On integrity, a manual review of calculated columns, tables, and measures confirmed no broken dependencies. The reduction was mechanically sound.

All Time No Longer All Time

One big issue to call out was the period slicer and selecting 'All Time'. This was now technically incorrect as for three of the fact tables, the data was reduced to the last 3 years rather than all time.

But because of our definition for the date table (which considered a number of different date fields in the model), it was still possible to view all time data for the other fact tables that we hadn't limited. So the 'All Time' range hadn't changed globally, only in terms of the three fact tables we had reduced.

This would cause confusion for the end user. Both in terms of using and trusting the 'All Time' period selection but also in terms of metrics across the report suite which purport to be 'all time' metrics. This would need consideration before implementing this data reduction.

Calculated Tables

One unexpected result we saw was regarding some DAX tables we have. These calculated tables stored information on subscriptions (one line for every day that a subscription was active) and still produced the same number of rows post the data cull as before. This was because most of the data came from a dimension table which had obviously not been restricted. However because some of the columns for this table were derived from the fact tables that had, they were returning blanks rather than the relevant data (because that data no longer existed).

Conclusion

We achieved significant data size reduction which will lead to improved efficiency and potential cost savings. This also afforded us the headroom in the customer workspaces. The accuracy and performance of the reports did not suffer due to this data purge.

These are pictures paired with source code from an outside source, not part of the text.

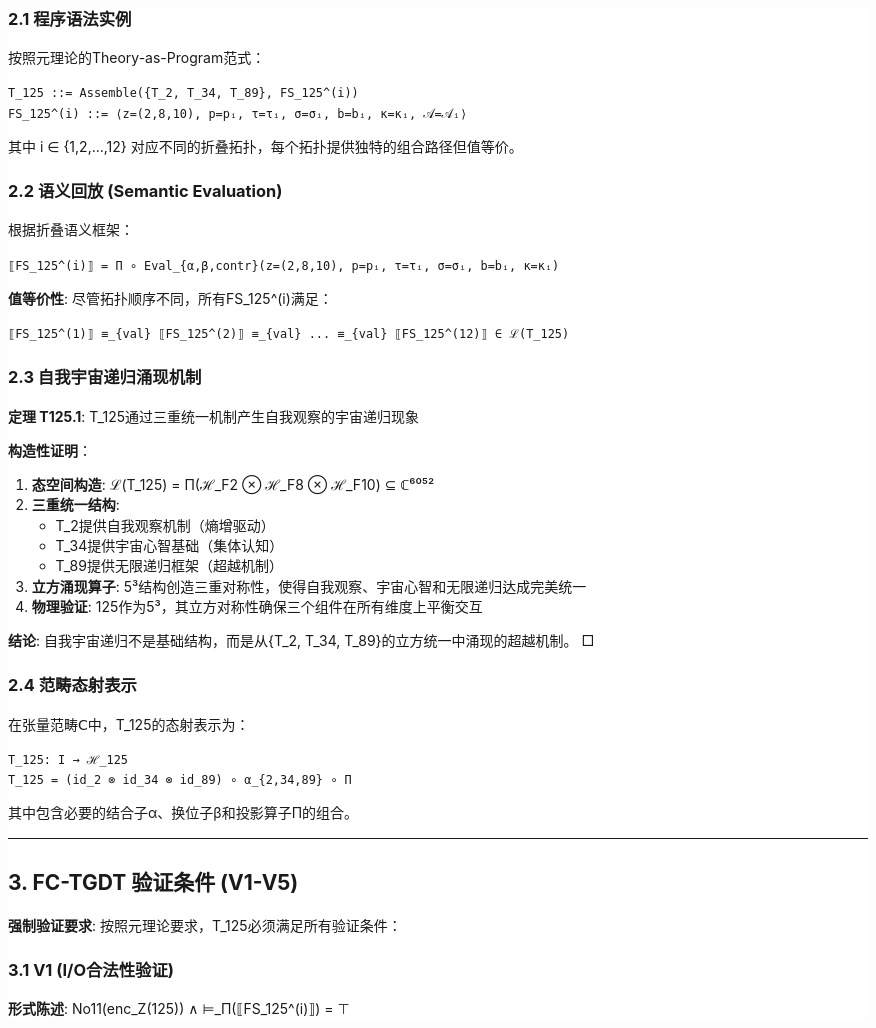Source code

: ### 2.1 程序语法实例
按照元理论的Theory-as-Program范式：

```
T_125 ::= Assemble({T_2, T_34, T_89}, FS_125^(i))
FS_125^(i) ::= ⟨z=(2,8,10), p=pᵢ, τ=τᵢ, σ=σᵢ, b=bᵢ, κ=κᵢ, 𝒜=𝒜ᵢ⟩
```

其中 i ∈ {1,2,...,12} 对应不同的折叠拓扑，每个拓扑提供独特的组合路径但值等价。

### 2.2 语义回放 (Semantic Evaluation)
根据折叠语义框架：

```
⟦FS_125^(i)⟧ = Π ∘ Eval_{α,β,contr}(z=(2,8,10), p=pᵢ, τ=τᵢ, σ=σᵢ, b=bᵢ, κ=κᵢ)
```

**值等价性**: 尽管拓扑顺序不同，所有FS_125^(i)满足：
```
⟦FS_125^(1)⟧ ≡_{val} ⟦FS_125^(2)⟧ ≡_{val} ... ≡_{val} ⟦FS_125^(12)⟧ ∈ ℒ(T_125)
```

### 2.3 自我宇宙递归涌现机制
**定理 T125.1**: T_125通过三重统一机制产生自我观察的宇宙递归现象

**构造性证明**：
1. **态空间构造**: ℒ(T_125) = Π(ℋ_F2 ⊗ ℋ_F8 ⊗ ℋ_F10) ⊆ ℂ⁶⁰⁵²
2. **三重统一结构**: 
   - T_2提供自我观察机制（熵增驱动）
   - T_34提供宇宙心智基础（集体认知）
   - T_89提供无限递归框架（超越机制）
3. **立方涌现算子**: 5³结构创造三重对称性，使得自我观察、宇宙心智和无限递归达成完美统一
4. **物理验证**: 125作为5³，其立方对称性确保三个组件在所有维度上平衡交互

**结论**: 自我宇宙递归不是基础结构，而是从{T_2, T_34, T_89}的立方统一中涌现的超越机制。 □

### 2.4 范畴态射表示
在张量范畴𝖢中，T_125的态射表示为：

```
T_125: I → ℋ_125
T_125 = (id_2 ⊗ id_34 ⊗ id_89) ∘ α_{2,34,89} ∘ Π
```

其中包含必要的结合子α、换位子β和投影算子Π的组合。

---

## 3. FC-TGDT 验证条件 (V1-V5)

**强制验证要求**: 按照元理论要求，T_125必须满足所有验证条件：

### 3.1 V1 (I/O合法性验证)
**形式陈述**: No11(enc_Z(125)) ∧ ⊨_Π(⟦FS_125^(i)⟧) = ⊤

The change made was not technically onerous and therefore was perfectly feasible. As mentioned previously the date filtering should be done in the relevant SQL views in Production. This filter would need to be dynamic so is only ever the last 3 years from the current date.

The data cull did surface two issues though: the 'All Time' slicer that isn't and the calculated tables missing data.

The potential options to resolve these are:

Remove 'All Time' as an option in the slicer.
Lock down the derivation of dates for the DimDate table to dates in the last 3 years only.
Assuming we do this, could also rename the All Time option in the slicer to be "Last 3 years" or similar.
Educate the user base that we have restricted the data that is imported into Power BI.
Add a filter into the DAX calculated tables to restrict them to underlying records created within the last 3 years.

What a "Simple" Data Reduction Really Tests

This investigation began with a simple business hypothesis: less data means more speed. It succeeded as a performance fix but it's bigger value was a high-resolution diagnostic of the whole data product.

A "simple" filter change is never just that. It is a stress test for your system's true architecture and the bill for that test, the discovery tax, is where the cost and insight lie.

The Discovery Tax Bill

It exposes hidden bottlenecks

Our 67% data reduction only yielded a 12-14% refresh gain. The bottleneck therefore wasn't only data volume. It was the complex calculated tables and columns in the model. This investigation highlighted the next, more critical issue ripe for optimisation.

It reveals semantic debt

The confusion around the "All Time" slicer and the broken calculated tables weren't bugs. They were symptoms of a missing unified semantic layer and a development process that allowed hidden dependencies.

It demands careful scoping

Our findings were valid for the 5 reports and 3 fact tables we tested. The results however are not linear and so cannot be extrapolated. The discovery tax for a full rollout would include the cost of testing every other report and dependency, This defines the true scope, risk and effort required for this 'simple' change.

The Craftsman's Takeaway

Therefore, treat any "simple" data change as a diagnostic process. Its cost isn't just in the implementation, but in the discovery of everything you didn't know was connected. The wise team uses this discovery not as a setback, but as the most valuable map for what to fix next.

This mindset shifting from task-completion to system-diagnosis is what separates a report builder from an architect.